(Beginning of Records)

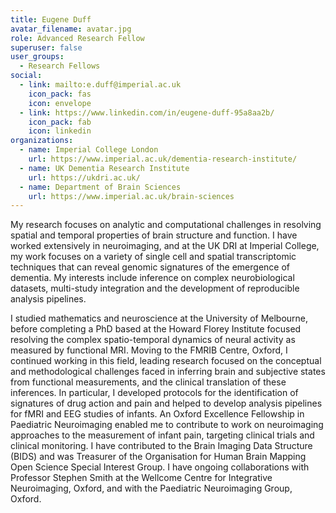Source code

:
 ```yaml
---
title: Eugene Duff
avatar_filename: avatar.jpg
role: Advanced Research Fellow
superuser: false
user_groups:
  - Research Fellows
social:
  - link: mailto:e.duff@imperial.ac.uk
    icon_pack: fas
    icon: envelope
  - link: https://www.linkedin.com/in/eugene-duff-95a8aa2b/
    icon_pack: fab
    icon: linkedin
organizations:
  - name: Imperial College London
    url: https://www.imperial.ac.uk/dementia-research-institute/
  - name: UK Dementia Research Institute
    url: https://ukdri.ac.uk/
  - name: Department of Brain Sciences
    url: https://www.imperial.ac.uk/brain-sciences
---
```


My research focuses on analytic and computational challenges in resolving spatial and temporal properties of brain structure and function. I have worked extensively in neuroimaging, and at the UK DRI at Imperial College, my work focuses on a variety of single cell and spatial transcriptomic techniques that can reveal genomic signatures of the emergence of dementia. My interests include inference on complex neurobiological datasets, multi-study integration and the development of reproducible analysis pipelines. 

I studied mathematics and neuroscience at the University of Melbourne, before completing a PhD based at the Howard Florey Institute focused resolving the complex spatio-temporal dynamics of neural activity as measured by functional MRI.  Moving to the FMRIB Centre, Oxford, I continued working in this field, leading research focused on the conceptual and methodological challenges faced in inferring brain and subjective states from functional measurements, and the clinical translation of these inferences. In particular, I developed protocols for the identification of signatures of drug action and pain and helped to develop analysis pipelines for fMRI and EEG studies of infants.  An Oxford Excellence Fellowship in Paediatric Neuroimaging enabled me to contribute to work on neuroimaging approaches to the measurement of infant pain, targeting clinical trials and clinical monitoring. I have contributed to the Brain Imaging Data Structure (BIDS) and was Treasurer of the Organisation for Human Brain Mapping Open Science Special Interest Group.  I have ongoing collaborations with Professor Stephen Smith at the Wellcome Centre for Integrative Neuroimaging, Oxford, and with the Paediatric Neuroimaging Group, Oxford.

(End of Records)

■ Required work
Scan the records for the word "linkedin", and copy each line where it is found.

■ Task response
  - link: https://www.linkedin.com/in/eugene-duff-95a8aa2b/
    icon: linkedin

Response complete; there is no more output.